Data extracted from a collection:

>>>>>

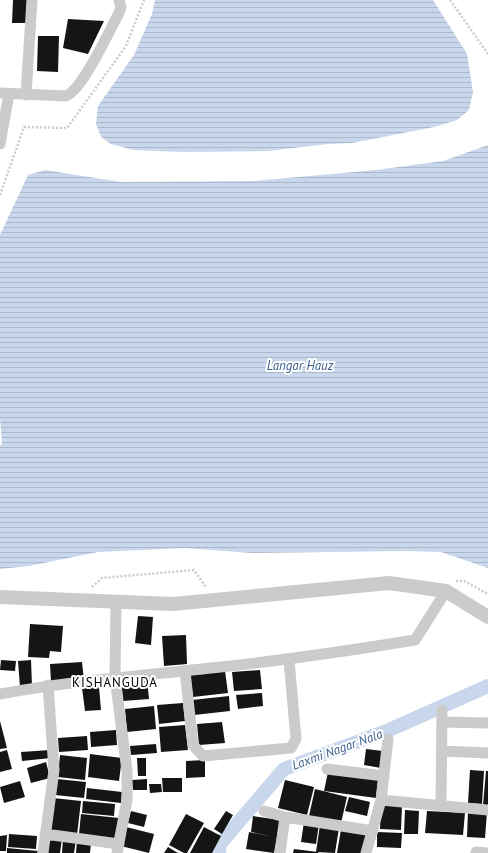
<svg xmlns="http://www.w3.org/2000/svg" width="488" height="853" viewBox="0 0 488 853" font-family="'PT Sans',sans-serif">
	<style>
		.water { fill: url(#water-rules) }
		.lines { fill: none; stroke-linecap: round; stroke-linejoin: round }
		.canal { stroke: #c8d7eb; stroke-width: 14 }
		.building { fill: #151515 }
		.path { stroke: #cbcbcb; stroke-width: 2.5; stroke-dasharray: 2 2; stroke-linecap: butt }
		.minor { stroke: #cbcbcb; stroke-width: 11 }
		.tertiary { stroke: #cbcbcb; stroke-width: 14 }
		.labels { text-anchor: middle; stroke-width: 4; stroke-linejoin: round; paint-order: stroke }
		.water-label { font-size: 13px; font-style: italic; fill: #3d608f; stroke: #fff }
		.neighbourhood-label { font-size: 13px; letter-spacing: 1px; fill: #000; stroke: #fff }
	</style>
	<defs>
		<pattern id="water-rules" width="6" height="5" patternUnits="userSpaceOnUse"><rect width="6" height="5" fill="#c8d7eb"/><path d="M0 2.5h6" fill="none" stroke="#acb9ca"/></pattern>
	</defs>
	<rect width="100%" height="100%" fill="#fff"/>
	<!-- water -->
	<path class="water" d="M155 0H433L467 54 473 92 469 110 457 120 434 127 352 143 328 144 268 151 183 152 133 150 111 144 101 137 96 124 98 106 134 55 152 14Z
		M488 145V568L441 552 405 551 252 553 185 548 98 552 29 566 0 569V447L2 442 0 419V235L28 175 45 170 121 182 253 181 376 170 443 161Z"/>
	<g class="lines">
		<!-- canal -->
		<path class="canal" d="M219 853 220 844 284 769 389 730 488 686"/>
	</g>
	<!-- building -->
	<path class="building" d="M13 0H27L26 23H12Z
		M68 19 104 21 88 54 63 48Z
		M38 36H59L58 72 37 71Z
		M138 616 153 617 151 645 135 643Z
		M30 624 63 626 61 652 50 651 49 658 28 657Z
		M186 635 187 664 164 666 162 636Z
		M1 660 16 661 15 671 0 670Z
		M31 660 32 686 20 687 18 661Z
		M82 662 84 680 51 682 50 664Z
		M260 670 262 689 234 691 232 672Z
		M225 671 228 693 193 697 190 675Z
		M147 679 149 699 123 701 121 682Z
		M99 687 101 710 85 711 82 688Z
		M262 693 263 706 238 709 236 695Z
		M229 696 230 711 194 715 192 700Z
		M183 703 185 721 159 724 157 705Z
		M154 706 156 729 127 732 125 709Z
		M0 721 7 748 0 749Z
		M222 722 225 743 199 745 197 724Z
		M185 725 188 750 161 752 159 727Z
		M116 730 117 745 91 747 90 732Z
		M87 736 88 750 59 752 58 738Z
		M156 744 157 753 131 755 130 746Z
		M366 749 383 751 381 768 364 765Z
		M7 750 12 769 0 772V752Z
		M50 750 51 758 22 761 21 752Z
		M90 754 122 758 119 781 88 777Z
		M60 755 87 758 85 780 58 777Z
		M137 758H146V776H138Z
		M205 760V777L186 778V761Z
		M46 762 50 778 31 783 27 768Z
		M470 770 484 771 482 804 468 803Z
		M486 771H488V805H483Z
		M328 772 378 780 376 798 324 791Z
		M162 778H182V792H163Z
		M57 779 86 782 84 798 55 795Z
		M147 779V790H133L132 780Z
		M285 780 314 787 307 815 278 808Z
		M20 781 25 797 4 803 0 787Z
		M149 784H161L162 792 150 793Z
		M87 788 122 792 121 803 86 799Z
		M315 789 347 797 341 823 309 816Z
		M349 797 370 802 367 816 345 811Z
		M53 798 81 801 77 835 50 832Z
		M83 801 115 804 114 816 82 813Z
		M381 805 402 806 401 830 380 829Z
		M405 810 419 811 418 834H404Z
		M131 811 147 815 144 827 128 823Z
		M226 811 233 815 222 834 214 829Z
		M427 811 465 813 463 835 425 833Z
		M468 811 487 812 485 838 467 837Z
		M81 814 119 818 117 839 79 834Z
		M186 814 204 823 187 853H184L169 845Z
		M253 816 280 820 274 853 246 849 249 832 274 837 251 832Z
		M304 822 319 824 316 844 301 842Z
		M320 825 339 828 335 853 316 852Z
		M126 827 154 834 149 853 121 846Z
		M204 827 221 836 212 853H190Z
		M341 829 366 833 363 853H337Z
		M377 832 402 833 401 848 377 847Z
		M9 834 37 836 36 849 8 847Z
		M7 835 6 851H0V836Z
		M47 837 62 838 60 853H46Z
		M63 839 76 840 74 853H62Z
		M77 841 91 843 90 853H76Z
		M168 847 178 853H164Z
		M7 848 38 851 37 853H7Z
		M294 849 318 852V853H293Z"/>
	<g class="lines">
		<!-- path -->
		<path class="path" d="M450 0 488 54
			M0 195 24 127 67 128 126 46 144 0
			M456 581H464L488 594
			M92 587 102 578 194 570 206 587"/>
		<!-- minor -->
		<path class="minor" d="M0 93 66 96C83 89 109 31 119 13L121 7 119 0
			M26 95 32 0
			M0 144 9 94
			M116 602 115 677 127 771V800L117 853
			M185 671 193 745 203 756 291 748 296 739 289 660
			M0 694C70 681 140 676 211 668 279 661 347 651 415 640L446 591
			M442 722 488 723
			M442 751 488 753
			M327 769 384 776
			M381 800 488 810
			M441 806 442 710
			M264 811 285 817 373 831
			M45 834 119 844
			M476 852 486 853
			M43 853 54 770 48 685
			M280 853 285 817
			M366 853 381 800 388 739"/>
		<!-- tertiary -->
		<path class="tertiary" d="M0 597 173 604 389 583 446 591 488 617"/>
	</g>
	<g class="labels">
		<!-- water labels -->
		<g class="water-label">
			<text x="300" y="370">Langar Hauz</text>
			<text transform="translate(337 749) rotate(-20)" y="5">Laxmi Nagar Nala</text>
		</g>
		<!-- neighbourhood labels -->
		<g class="neighbourhood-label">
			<text x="115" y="687">KISHANGUDA</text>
		</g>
	</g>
</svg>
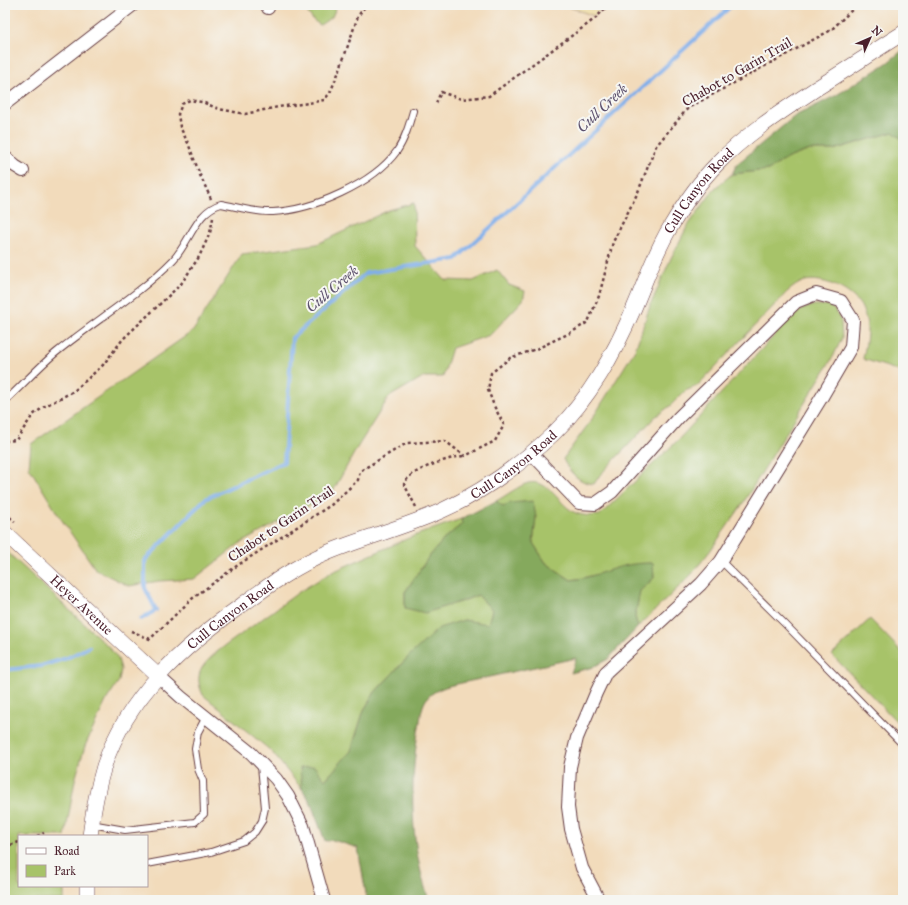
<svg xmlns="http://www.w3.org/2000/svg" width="908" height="905" font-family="'IM FELL Great Primer',serif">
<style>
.green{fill:#a7c369;stroke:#78714a}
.forest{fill:#85a95d;stroke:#686444}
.sand{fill:#eeda9e;stroke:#9c7c64}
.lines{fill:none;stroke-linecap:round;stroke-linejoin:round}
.stream{stroke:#7faeea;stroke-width:4}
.service-casing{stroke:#633b41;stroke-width:8}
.minor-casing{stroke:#633b41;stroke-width:14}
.tertiary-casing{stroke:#633b41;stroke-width:16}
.path{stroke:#633b41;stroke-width:2.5;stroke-dasharray:3 3;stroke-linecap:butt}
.service{stroke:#fff;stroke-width:6}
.minor{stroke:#fff;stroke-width:12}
.tertiary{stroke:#fff;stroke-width:15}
.labels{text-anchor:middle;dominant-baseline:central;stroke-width:4;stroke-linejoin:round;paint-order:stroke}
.street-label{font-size:14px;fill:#4a1f2b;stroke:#f6f6f2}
.water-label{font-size:15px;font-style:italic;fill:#5d516e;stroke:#f6f6f2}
</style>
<rect width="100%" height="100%" fill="#f6f6f2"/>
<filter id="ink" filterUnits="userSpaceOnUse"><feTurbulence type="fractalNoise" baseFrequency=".025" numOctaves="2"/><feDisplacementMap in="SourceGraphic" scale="8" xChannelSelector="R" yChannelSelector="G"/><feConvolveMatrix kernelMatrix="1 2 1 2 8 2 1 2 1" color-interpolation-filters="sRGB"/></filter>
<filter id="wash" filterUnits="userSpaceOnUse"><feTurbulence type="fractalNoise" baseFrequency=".012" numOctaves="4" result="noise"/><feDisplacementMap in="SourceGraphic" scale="16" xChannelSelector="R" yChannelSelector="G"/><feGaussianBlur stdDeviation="0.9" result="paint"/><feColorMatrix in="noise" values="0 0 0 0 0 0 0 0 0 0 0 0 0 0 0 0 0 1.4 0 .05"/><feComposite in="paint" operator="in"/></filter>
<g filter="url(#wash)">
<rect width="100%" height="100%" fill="#f2dbbb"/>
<!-- green -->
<path class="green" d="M302 5H337L332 17 320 25 313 20Z
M893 132 903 140V372L863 359C865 347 869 332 866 319 864 314 862 306 858 302 848 289 822 277 805 281 798 283 792 288 787 292L697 386 685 391 670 406 655 417 600 475 594 484C579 483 569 472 563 459L592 419 635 350 650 306 671 258 687 227 715 188 732 174 768 170 788 158 810 150H833Z
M414 203 415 246 445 280 473 281 497 270 509 285 525 291 523 300 490 335 452 348 443 377H423L389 397 357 448 332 493 239 544 194 579 159 581 129 586 96 570 57 513 29 467 31 444 193 331 242 254 317 244 389 210Z
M814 305H828L835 310 841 321 842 338 833 357 740 508 710 551 691 575 638 627 635 617 640 590 654 578 653 563C622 564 600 576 571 580L546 563 533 543 536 517 510 503 503 506 496 501C504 497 520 485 528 483 549 478 559 506 576 513 584 516 591 516 600 515L678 440 783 326 801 310Z
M461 519 462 524 445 538 428 558 405 592V608L463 601 478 595 492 610 488 625 464 620 410 655 375 692 364 710 351 751 325 780 301 768 302 789 271 751 203 695C193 674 202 665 218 651L299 592 330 573 411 537Z
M5 550 110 648 118 659 121 669 119 681 107 699 85 746 75 780 65 836H19V886H64V900H5Z
M870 619 903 653V728L832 655Z"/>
<!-- forest -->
<path class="forest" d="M903 50V140L893 132 833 150H810L788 158 768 170 732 174 737 164 795 116 835 96 887 63Z
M496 501 503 506 510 503 533 501 536 517 533 543 546 563 571 580C588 578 600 573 616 568 628 564 640 563 653 563L654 578 640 591 635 617 638 627 608 659 593 667 571 673 576 658 457 684C447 686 437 689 429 696 421 704 421 717 419 727 409 783 410 846 429 900H367L358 848 333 840 325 841 310 801 302 789 300 768 314 766 325 780 351 751 364 710 375 692 410 655 439 628 464 620 488 624 492 610 478 595 463 601 425 613 405 608V592L428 558 445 538 462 524 461 519Z"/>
<!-- sand -->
<path class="sand" d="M564 5H604L594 16Z"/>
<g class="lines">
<!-- stream -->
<path class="stream" d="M141 619 156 610 145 588V560L205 499 284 462 292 338 366 273 456 259 732 5
M5 670 41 666 67 658 89 647"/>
</g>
</g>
<g filter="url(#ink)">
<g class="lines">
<!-- service casing -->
<g class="service-casing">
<path id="service" d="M5 401C23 385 39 366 58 351 96 320 139 295 173 260 190 242 196 211 221 204 238 207 256 213 273 212 313 210 373 184 397 151 405 139 409 125 413 111
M721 561 785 624 903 745
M91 824 125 830 195 822 204 814 203 781 198 769 195 749 198 732 206 717
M147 864 211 852 244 841 255 832 262 821 265 808 261 766"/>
</g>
<!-- minor casing -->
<g class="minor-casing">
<path id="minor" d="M267 5 268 8
M5 104 133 5
M5 157 15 166 23 171
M532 454 579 503 595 504 612 492 679 417 796 302 816 294 841 301 853 320 851 347 823 395 721 561 701 584 606 672 596 693 577 738 570 767 568 807 571 829 582 868 599 900
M158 676 181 697 251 753 276 779 288 796 303 826 324 900"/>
</g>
<!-- tertiary casing -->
<g class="tertiary-casing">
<g id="tertiary">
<path id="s1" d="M5 533 158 676"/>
<path id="s2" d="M90 836C93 812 97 789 104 766 127 696 184 646 242 605 269 585 297 565 329 552 366 537 405 527 441 511 483 492 520 465 554 433 590 398 614 354 634 308 646 280 655 252 671 226 684 204 699 182 717 164 746 134 782 111 817 88 846 70 874 51 903 33"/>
<path d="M87 886V900"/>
</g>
</g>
<!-- path -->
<path class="path" d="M436 103 441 92 461 99 489 96 596 18 608 5
M211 199 200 175 188 143 180 127 178 114 182 104 190 100 202 102 219 109 245 114 278 107 309 103 324 100 330 93 340 69 358 16 366 5
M5 441 16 440 33 415 45 406 74 391 103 365 123 339 181 284 199 257 210 233 213 218
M416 507 404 484C405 482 407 479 409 477 419 468 451 457 464 456
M5 513 15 522
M131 631 150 639 193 598 238 565 331 505 358 480 360 471 407 443 445 441 465 456 495 441 504 425 494 406 488 390 491 373 510 358 536 349 572 332 588 322 599 296 613 242 638 192 656 146 688 108 831 30 857 5
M37 836 44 833
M5 847 19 842
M5 870H6
M5 886V888"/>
<!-- service -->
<use href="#service" class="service"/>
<!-- minor -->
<use href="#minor" class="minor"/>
<!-- tertiary -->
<use href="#tertiary" class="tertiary"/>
</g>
</g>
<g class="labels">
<!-- street labels -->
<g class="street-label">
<text transform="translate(737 72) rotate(-30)">Chabot to Garin Trail</text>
<text stroke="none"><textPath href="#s2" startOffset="931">Cull Canyon Road</textPath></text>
<text stroke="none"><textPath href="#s2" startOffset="595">Cull Canyon Road</textPath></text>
<text transform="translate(281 524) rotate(-34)">Chabot to Garin Trail</text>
<text stroke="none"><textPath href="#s1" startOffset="105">Heyer Avenue</textPath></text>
<text stroke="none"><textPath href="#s2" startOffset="272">Cull Canyon Road</textPath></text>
</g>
<!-- water labels -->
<g class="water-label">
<text transform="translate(602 108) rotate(-43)">Cull Creek</text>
<text transform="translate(332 289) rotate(-40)">Cull Creek</text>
</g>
</g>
<!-- margin -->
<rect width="908" height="905" fill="none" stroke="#f6f6f2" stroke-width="20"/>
<!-- legend -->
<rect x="18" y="835" width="130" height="52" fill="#f6f6f2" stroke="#b1a0a2"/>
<rect x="26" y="848" width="20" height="6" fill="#ffffff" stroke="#b1a0a2"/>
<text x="54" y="855" font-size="12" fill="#4a1f2b">Road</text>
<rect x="26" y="865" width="20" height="12" fill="#a7c369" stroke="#b1a0a2"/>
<text x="54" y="875" font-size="12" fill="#4a1f2b">Park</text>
<!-- north arrow -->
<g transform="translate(870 38) rotate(45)" stroke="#f6f6f2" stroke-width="3" paint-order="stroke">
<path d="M0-3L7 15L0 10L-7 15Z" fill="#4a1f2b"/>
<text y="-6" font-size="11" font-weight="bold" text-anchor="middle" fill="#4a1f2b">N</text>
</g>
</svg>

<<<<<

Task directions> Using the records above, report each line that contains the word "feDisplacementMap" by copying it.

Answer below>
<filter id="ink" filterUnits="userSpaceOnUse"><feTurbulence type="fractalNoise" baseFrequency=".025" numOctaves="2"/><feDisplacementMap in="SourceGraphic" scale="8" xChannelSelector="R" yChannelSelector="G"/><feConvolveMatrix kernelMatrix="1 2 1 2 8 2 1 2 1" color-interpolation-filters="sRGB"/></filter>
<filter id="wash" filterUnits="userSpaceOnUse"><feTurbulence type="fractalNoise" baseFrequency=".012" numOctaves="4" result="noise"/><feDisplacementMap in="SourceGraphic" scale="16" xChannelSelector="R" yChannelSelector="G"/><feGaussianBlur stdDeviation="0.9" result="paint"/><feColorMatrix in="noise" values="0 0 0 0 0 0 0 0 0 0 0 0 0 0 0 0 0 1.4 0 .05"/><feComposite in="paint" operator="in"/></filter>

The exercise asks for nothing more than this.